There are number of cases pending in the court but still it has been accepted by the people now. Over 3 crore cases are pending in the court which is terrible for them. When we talk about plea bargaining in India we definitely utter the famous saying “Justice delayed is Justice denied.” This concept has not been in the Indian Criminal Justice System since the start, it was introduced by various Indian legal scholars and jurists. Plea deal is basically an agreement between accused and prosecution wherein the accused agrees to plead guilty and asks for some concession in his punishment. Many Countries have accepted the concept of plea deals in their Criminal Justice System since start. Plea deal is not available in the cases of death or imprisonment for life or for heinous crimes. Plea negotiating was not necessary prior to 1960 because there was no legal representation; nevertheless, following that year, legal representation became available, and plea bargaining was introduced. This concept has not been in the Indian criminal justice system since the start.

Plea bargaining meaning.
It is the agreement between accused and the prosecutor, in which the accused pleads guilty in return of having concessions in his punishment. The word “plea” refers to request or prayer and the word “bargaining” refers to the negotiation. It was implanted in the Indian Criminal Justice System after realizing that there are numerous cases pending in the court since long.

Types of plea bargaining

  1. Charge bargain: In this, the accused agrees to plead guilty asking for the concession in the original charges. It is generally not used in the courts as it seems to be in against of the Indian Criminal Justice System.
  2. Sentence bargain: The negotiation between both accused and prosecution is there wherein the accused agrees to plead guilty in replacement of a prosecution’s guarantee to acclaim the lighter sentence. The major motive of this sentence id to have a lighter sentence.
  3. Fact bargaining: In this, the accused agrees to certain facts in order to prevent from other facts which could be used as evidence.

Plea bargaining in India
The 154th law commission recommended the introduction of plea bargaining in India. In Malimath Committee Report, Justice V.S. Malimathcome up to a proposal to deal with the growing number of cases by suggesting the concept of Plea Bargaining. Many debates were there whether Plea deal is acceptable in Indian Criminal Justice System or not. The landmark case of State of Uttar Pradesh vs. Chandrika, it was held that on the basis of mere acceptance court cannot settle the criminal case, there need to be the actual punishment for the accused. After many debates, court found it acceptable that apart from heinous crimes there can be the use of plea bargaining in India. For that matter in Criminal Procedure Code after 2005 amendment, some provisions were added. Section- 265A to 265L deals with the provisions wherein:

  • The offenses which are of heinous nature with imprisonment of death or 7 years or more cannot claim plea bargaining.
  • Where the socio-economic condition is not affected in the country, he can claim the same.
  • Where offenses are not committed against any girl or women or the children under 14 years of age, can claim the plea bargaining.

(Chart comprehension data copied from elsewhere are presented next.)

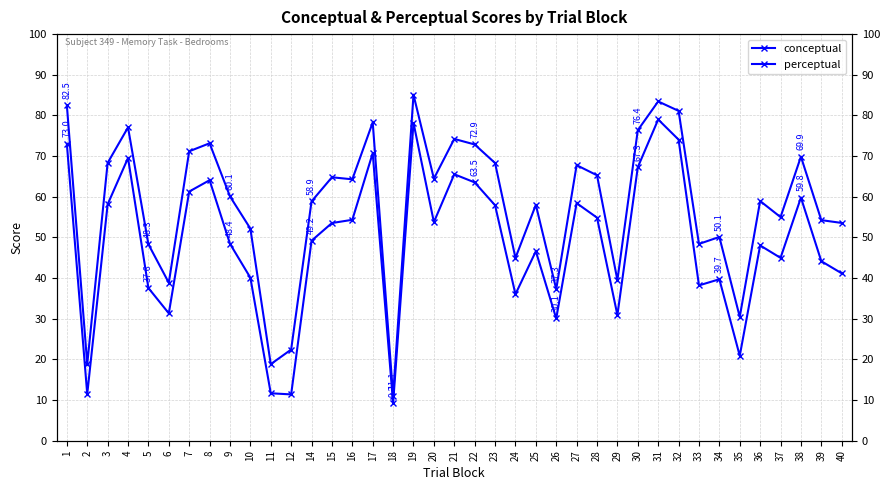

Rank the series at 6 from lowest to highest value.

conceptual, perceptual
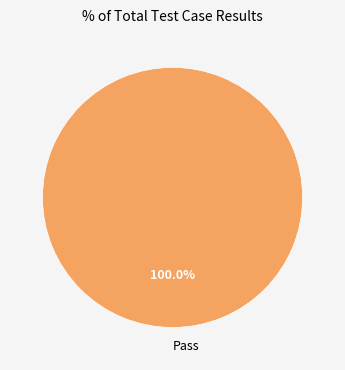

Rank the categories by value from lowest to highest.

Pass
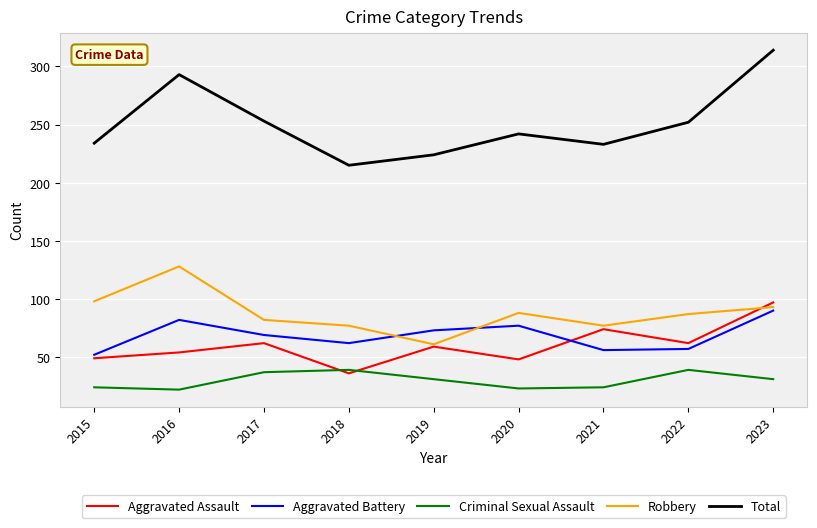

Where do Aggravated Assault and Criminal Sexual Assault first cross each other?

2017 and 2018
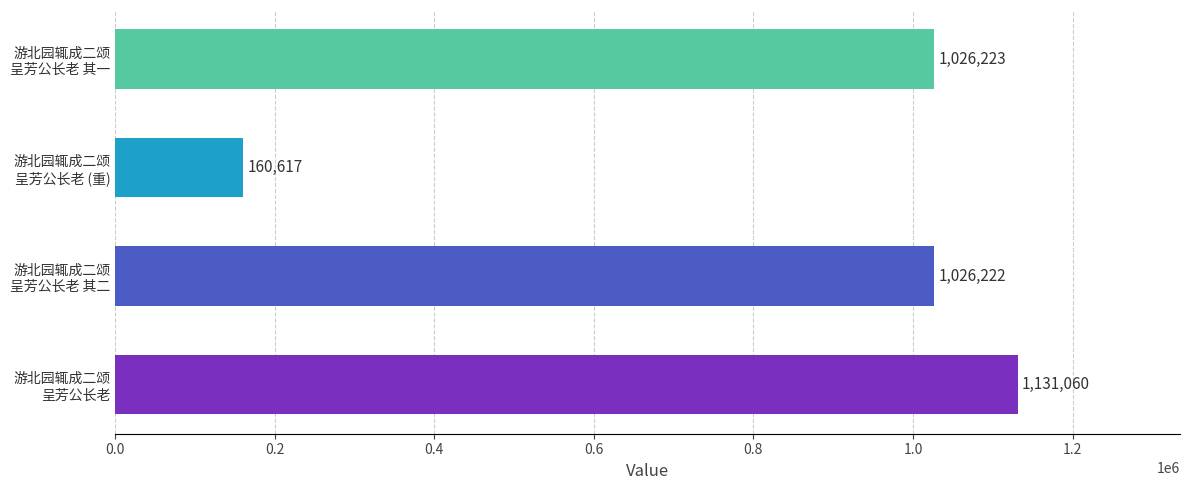

What is the maximum value shown in the chart?

1131060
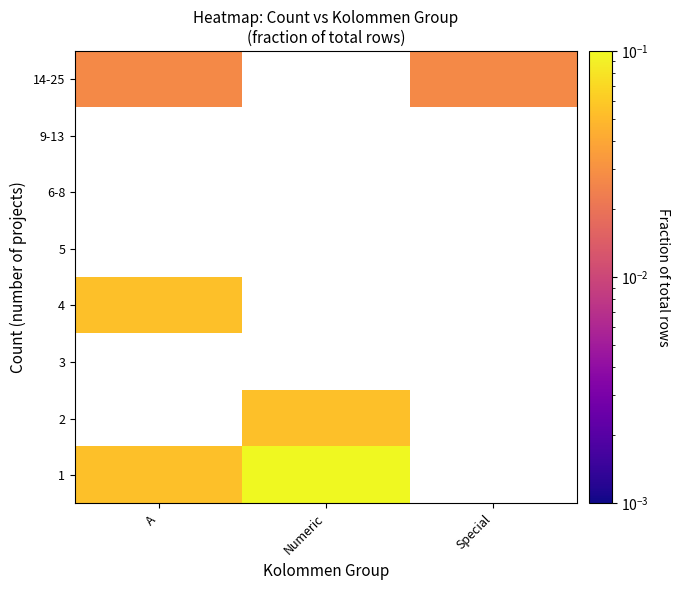

List the series in order of their overall mean, lowest first.

1, 2, 3, 4, 5, 6-8, 9-13, 14-25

In the case of Kasambhai vs State of Gujarat & Kachhia Patel Shantilal Koderlal vs State of Gujarat and Anrthe Apex court clearly termed plea bargaining as unconstitutional and against the Criminal Justice System. Also, it creates collusion and corruption. But in the case of the State of Gujarat vs Natwar Harchandji Thakor hon’ble court acknowledged the concept of Plea Bargaining wherein it has been mentioned that it should be a case-to-case basis whether plea deal should be opted or not.

Significant features of Plea Bargaining

  1. it is available for the crimes having punishment up to 7 years.
  2. It is not available. Where the offense is against a woman or a child below the age of 14 years
  3. It is used to deduct the timing for long term standing cases.
  4. It drops out the multiple charges.
  5. It is used to cut the delay of dismissal of criminal cases.
  6. No appeal shall to any other court when there is an order of plea bargaining by a court.

Conclusion
Plea bargaining was introduced in India in 1950, when India got its constitution. The need for a plea deal was felt because of the plentiful number of cases pending in court. When there is a delay in the trial process, we see that there is a delay in serving justice as the crime is still rising. The implantation of this concept would be successful when there was effective and positive work in the system. It’s going to be extremely useful for thousands if used properly from case to case. Therefore, we can say that the concept of plea bargaining is actually a profit for our justice system, and it adds new dimensions to the system.